Le rocher d\'Uluru, en Australie, le 25 octobre 2019.
Le rocher d'Uluru, en Australie, le 25 octobre 2019. (STEFICA BIKES / REUTERS)

Ce monolithe géant est considéré comme sacré dans la culture aborigène. Des centaines de touristes se pressent, vendredi, avant la fermeture du site.

Le site d'Uluru est une célèbre formation rocheuse au cœur du désert australien. Ce monolithe géant est considéré comme sacré dans la culture aborigène. Il attire de nombreux touristes mais une mesure interdisant de manière permanente son ascension doit entrer en vigueur, samedi 26 octobre, à la demande de ses propriétaires, les aborigènes Anangu. 

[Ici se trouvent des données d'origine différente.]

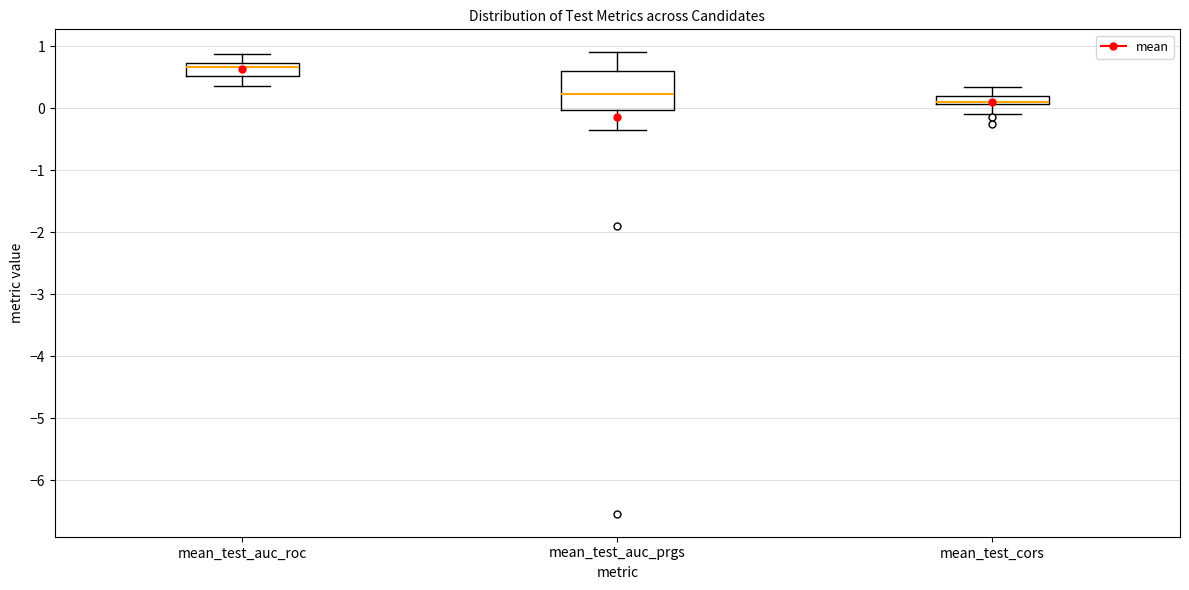

Which box's median line is the lowest?

mean_test_cors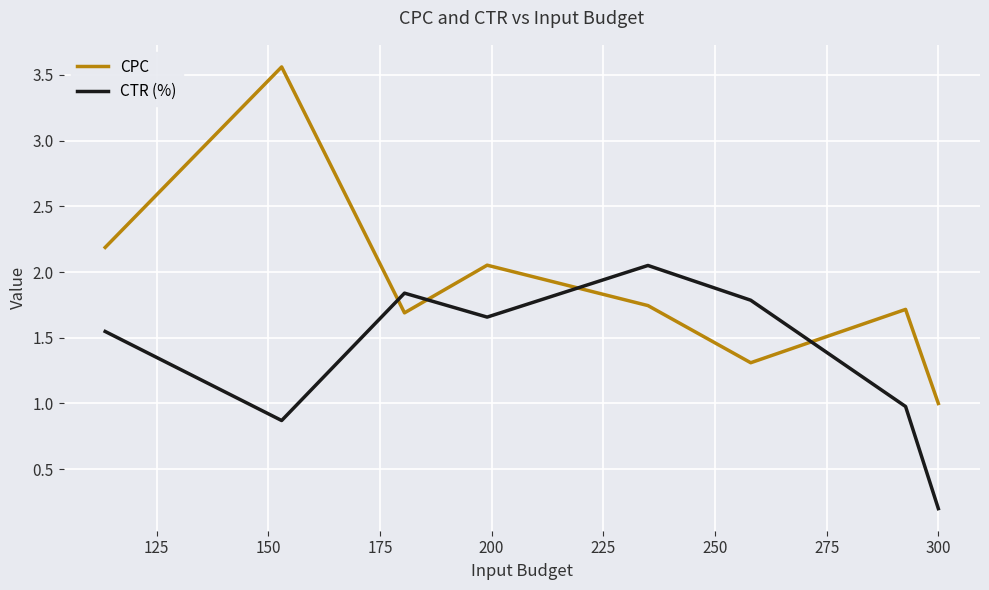

List the series in order of their peak value, lowest first.

CTR (%), CPC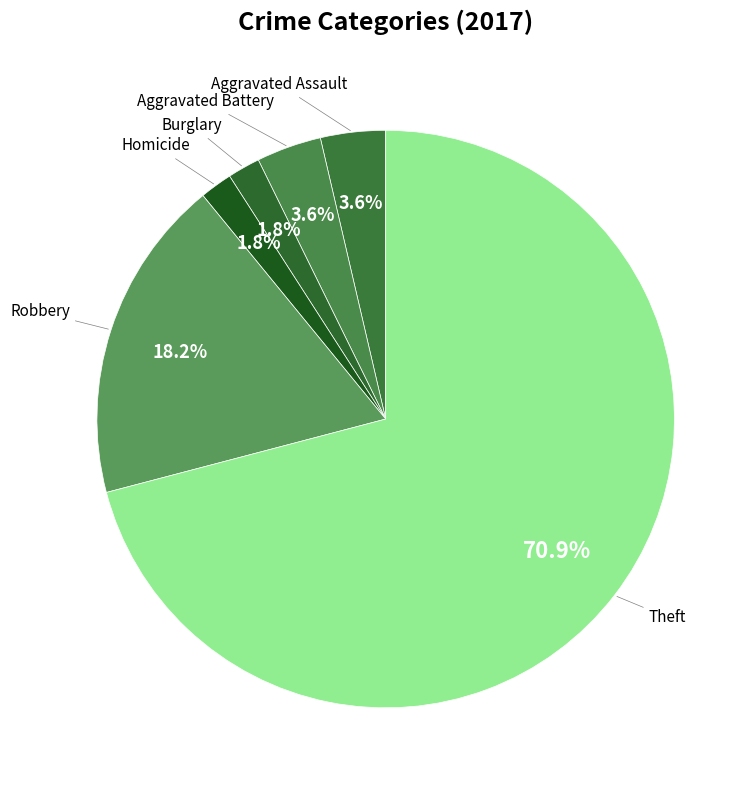

Is there any slice that represents more than half of the pie?

Yes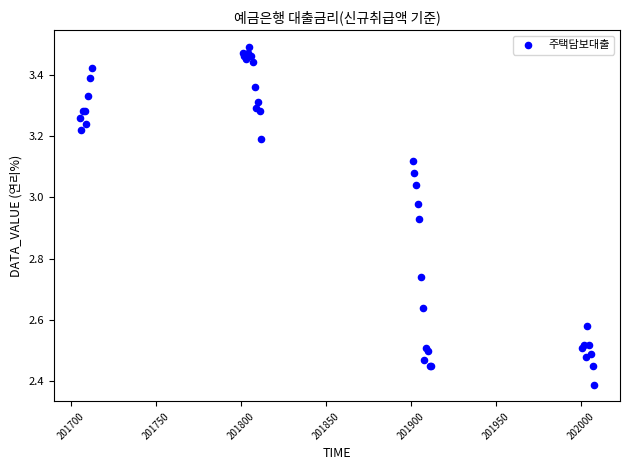

What Y value in the scatter plot is closest to 2?

2.4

Pour ces derniers, qui vénèrent le lieu depuis des dizaines de milliers d'années, ce site "est un lieu extrêmement important, pas une cour de récréation ou un parc à thème". Une considération éloignée de certains touristes qui estiment que l'escalade d'Uluru – également appelé Ayers Rock – fait partie des attractions immanquables lors d'une visite en Australie.

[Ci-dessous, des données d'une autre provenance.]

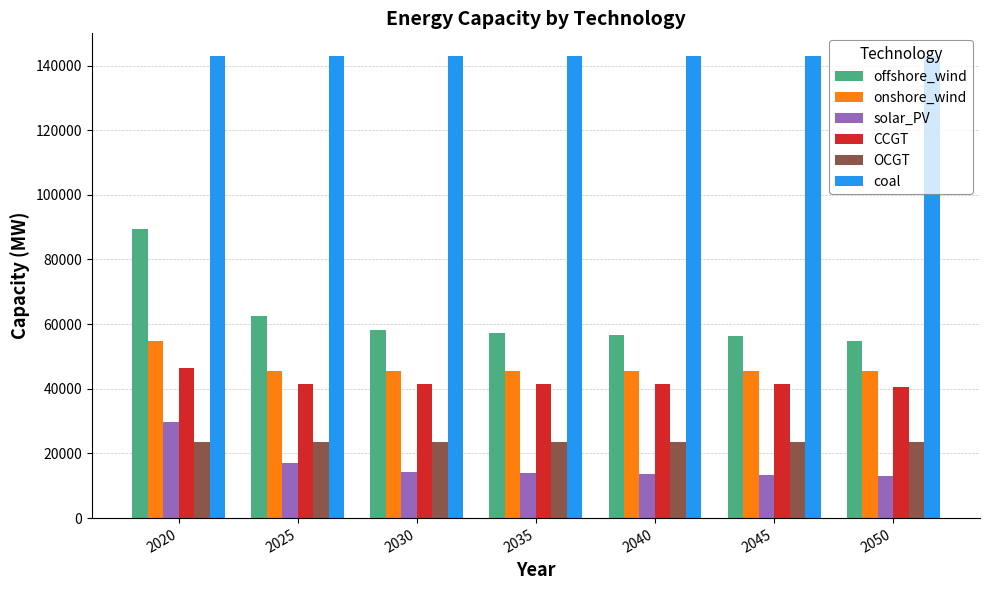

Rank the series by their maximum value, from lowest to highest.

OCGT, solar_PV, CCGT, onshore_wind, offshore_wind, coal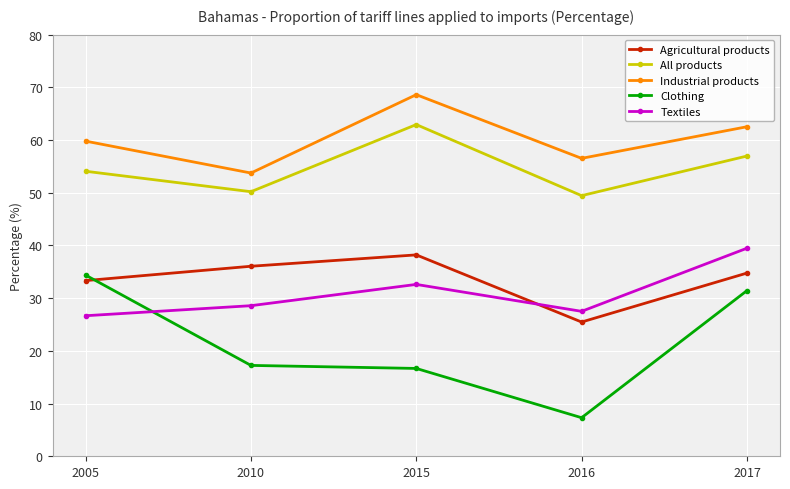

Is this an area chart (filled region under the line)?

No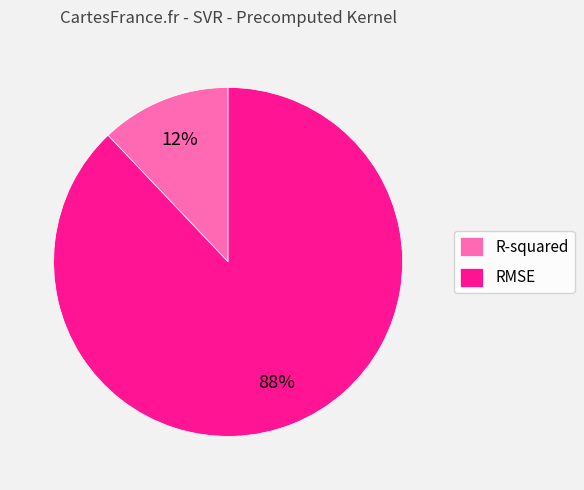

To the nearest percent, what is the difference between the largest and smallest slice percentages?

76%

Afflux de touristes depuis un an

Au cours des derniers mois, les touristes ont afflué sur le site pour devancer l'entrée en vigueur de l'interdiction. Dans les douze mois précédant le mois de juin, plus de 395 000 personnes ont visité le Parc national Uluru-Kata, soit 20% de plus que l'année précédente, selon Parks Australia. Seuls 13% d'entre eux ont cependant effectué l'ascension d'Uluru.

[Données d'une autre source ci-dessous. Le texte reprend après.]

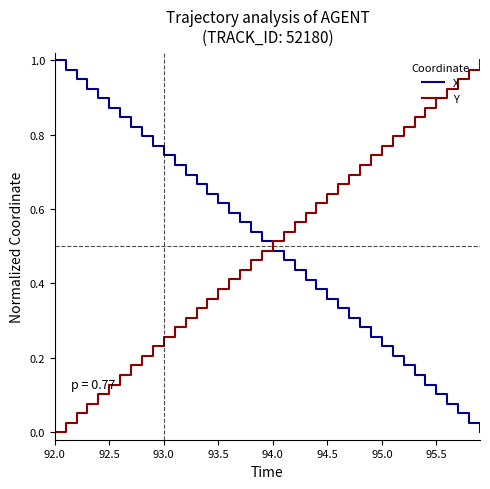

How many intersections are there between Y and X?

1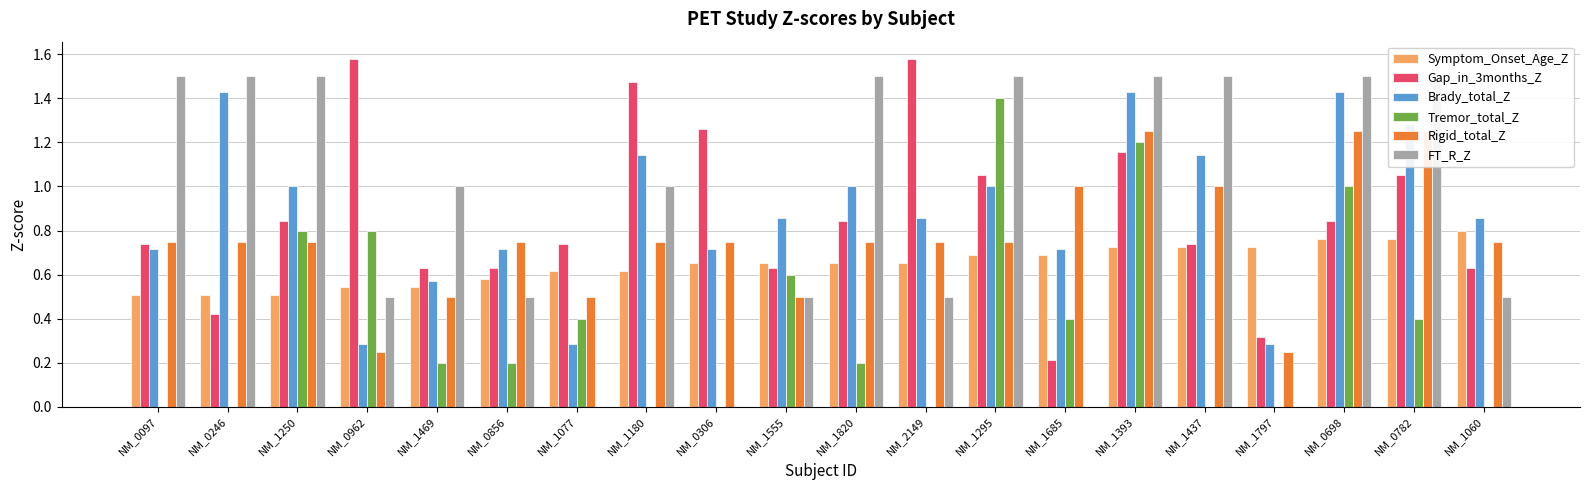

What is the label of the 11th bar from the right?

NM_1555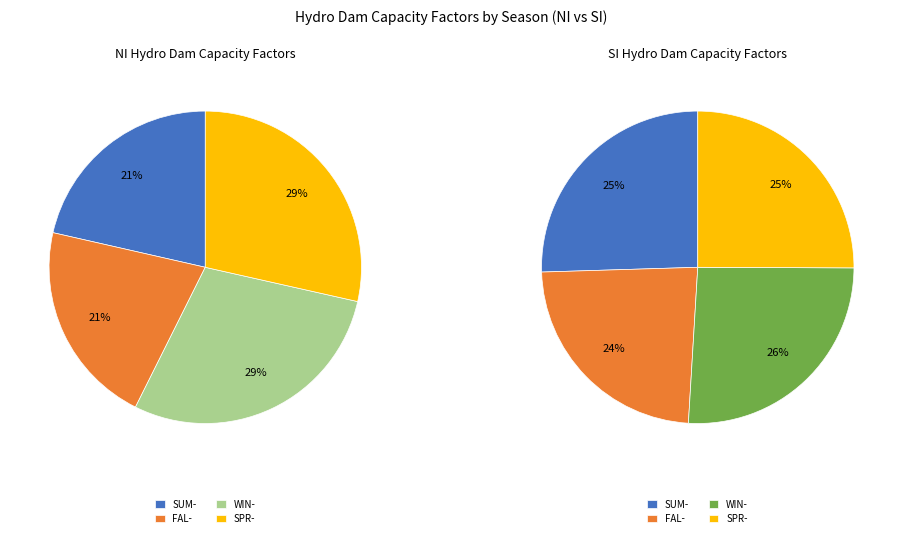

What is the change in value from SUM- to WIN-?

+0.1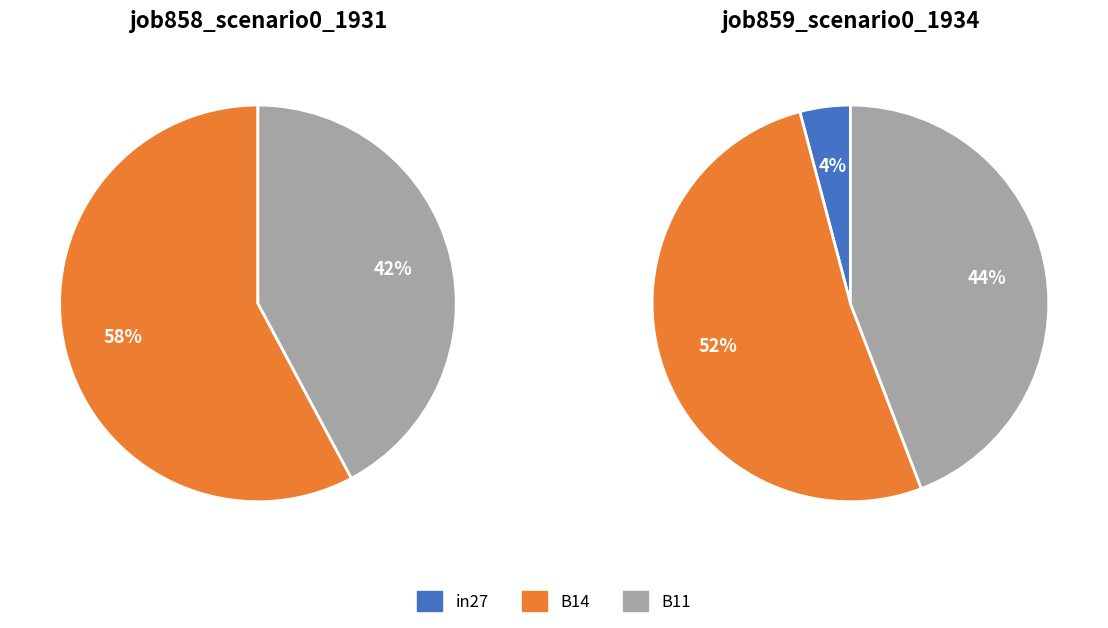

What is the largest slice in the pie chart?

B14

Le ministre des Affaires indigènes, Ken Wyatt, a comparé cet afflux à "une ruée de gens qui voudraient escalader le Mémorial australien de la guerre". "Nos objets sacrés, communauté par communauté, sont d'une importance absolue dans l'histoire de cette nation de peuples", a-t-il déclaré à la chaîne Australian Broadcasting Corporation (ABC).